Contagem de Carboidratos
Estratégia nutricional melhora qualidade de vida dos diabéticos
Nos últimos anos, o tratamento nutricional dos diabéticos ganhou um grande impulso com a técnica de Contagem de Carboidratos que passou a ser recomendada por importantes órgãos oficiais como a American Diabetes Association e a Sociedade Brasileira de Diabetes. "Entre as principais dificuldades dos pacientes diabéticos em relação à dieta estão a restrição de alimentos e a obrigatoriedade de refeições em horários determinados", afirma Caroline Fernandes, nutricionista e coordenadora do Setor de Nutrição do Instituto Mineiro de Endocrinologia. "Com a Contagem de Carboidratos, o paciente passa ter uma variedade muito maior de alimentos, mais liberdade nos horários das refeições além de uma melhora do controle glicêmico e da qualidade de vida. Desde que contabilizados, até os alimentos com açúcar podem ser utilizados sem riscos para o paciente", ressalta Caroline. A contagem vem sendo aplicada com sucesso em todos os tipos de diabetes, inclusive diabetes gestacional, e os benefícios são mais marcantes naqueles que fazem uso de insulina.Conheça mais detalhes sobre esta técnica.
O que é a
contagem de carboidratos?
Caroline: É uma das estratégias usadas na terapia nutricional do
diabetes,
que contabiliza os gramas de carboidratos consumidos nas refeições
proporcionando maior flexibilidade de horários e melhora da estabilidade
da glicemia. Em diabéticos em uso de insulina, permite estimar a quantidade
de insulina necessária para aquela refeição baseada na relação
insulina/carboidrato de cada indivíduo.
Como é possível
saber a quantidade de gramas de carboidratos de um alimento?
Caroline: Com o uso de tabelas fornecidas na consulta com o nutricionista
ou pela leitura dos rótulos dos alimentos. Hoje em dia, utilizamos softwares
que geram listas não só a quantidade de carboidratos dos alimentos
mas também o cálculo da quantidade de insulina a ser aplicada
de acordo a relação insulina/carboidrato daquela pessoa para
cada alimento. Em refeições mistas, basta somar as unidades
de insulina propostas para cada alimento e aplicar. Para exemplificar: 1
pão francês
de 50g contém 28 g de carboidratos + 1 copo de leite com achocolatado
contém 32 g de carboidratos = 60g de carboidratos. Se a relação
insulina/carboidrato desta pessoa fosse 1U/15g ele deveria aplicar 4 unidades
para essa refeição.
Normalmente, qual é a relação relação
insulina/carboidrato?

**EXTRATOS DOS ITENS:**
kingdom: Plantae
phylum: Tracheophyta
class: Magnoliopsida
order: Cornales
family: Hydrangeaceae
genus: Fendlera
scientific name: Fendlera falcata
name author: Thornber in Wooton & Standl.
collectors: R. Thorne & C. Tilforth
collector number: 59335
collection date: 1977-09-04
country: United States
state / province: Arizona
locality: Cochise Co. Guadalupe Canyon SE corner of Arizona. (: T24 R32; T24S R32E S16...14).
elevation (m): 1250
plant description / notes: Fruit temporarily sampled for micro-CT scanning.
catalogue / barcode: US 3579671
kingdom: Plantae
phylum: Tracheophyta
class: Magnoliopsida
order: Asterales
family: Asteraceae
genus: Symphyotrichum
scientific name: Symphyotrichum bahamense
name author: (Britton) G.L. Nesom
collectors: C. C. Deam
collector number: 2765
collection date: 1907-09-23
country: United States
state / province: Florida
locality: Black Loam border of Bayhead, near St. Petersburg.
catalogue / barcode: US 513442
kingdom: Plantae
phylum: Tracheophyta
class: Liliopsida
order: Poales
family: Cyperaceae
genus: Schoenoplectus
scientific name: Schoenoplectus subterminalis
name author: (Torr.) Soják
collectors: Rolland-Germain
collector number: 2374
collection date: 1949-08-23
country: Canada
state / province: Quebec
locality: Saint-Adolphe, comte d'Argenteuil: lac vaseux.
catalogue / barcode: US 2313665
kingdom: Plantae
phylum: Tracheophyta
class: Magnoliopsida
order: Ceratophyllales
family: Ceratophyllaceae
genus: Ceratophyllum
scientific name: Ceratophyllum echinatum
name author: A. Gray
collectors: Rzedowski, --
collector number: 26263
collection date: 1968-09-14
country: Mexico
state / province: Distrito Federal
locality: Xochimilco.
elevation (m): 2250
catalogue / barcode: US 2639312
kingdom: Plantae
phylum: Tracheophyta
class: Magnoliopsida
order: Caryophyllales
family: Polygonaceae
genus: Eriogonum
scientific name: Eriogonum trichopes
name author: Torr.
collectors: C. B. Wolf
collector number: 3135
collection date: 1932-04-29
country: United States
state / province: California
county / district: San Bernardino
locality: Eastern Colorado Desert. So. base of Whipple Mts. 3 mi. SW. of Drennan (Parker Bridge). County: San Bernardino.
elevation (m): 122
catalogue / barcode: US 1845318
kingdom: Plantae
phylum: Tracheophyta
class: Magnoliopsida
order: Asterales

**DESCRIÇÃO DA TAREFA:** Apresente a continuação do texto sobre a contagem de carboidratos, começando logo após a última pergunta mostrada.

**RESPOSTA DO EXERCÍCIO:**
Caroline: Ela varia de pessoa para pessoa, geralmente é definida pelo
médico
e ajustada de acordo com a monitorização glicêmica. Como
regra geral, a relação insulina/carboidrato de adultos é de
1 unidade de insulina para cada 15g de carboidratos, portanto 1UI / 15g. Já em
crianças esta relação fica em torno de 1UI / 20 a 30g
CHO. Estes resultados podem variar muito dependendo do peso corporal, resistência
a insulina, atividade física, uso de medicamentos e até mesmo
do horário do dia.
Todos os diabéticos
devem aprender a contagem de carboidratos?
Caroline: Nem todos, há pacientes que se adaptam melhor às dietas
tradicionais. A contagem de carboidratos necessita de alguns pré-requisitos
como, por exemplo, saber ler e escrever, ter noções de medidas
caseiras, ter disciplina e principalmente condições de realizar
a monitorização
glicêmica domiciliar. Por isso, a adesão à terapia nutricional
depende em grande parte da correta seleção dos pacientes.
Por que só nos últimos
anos a contagem de carboidratos vem sendo mais utilizada?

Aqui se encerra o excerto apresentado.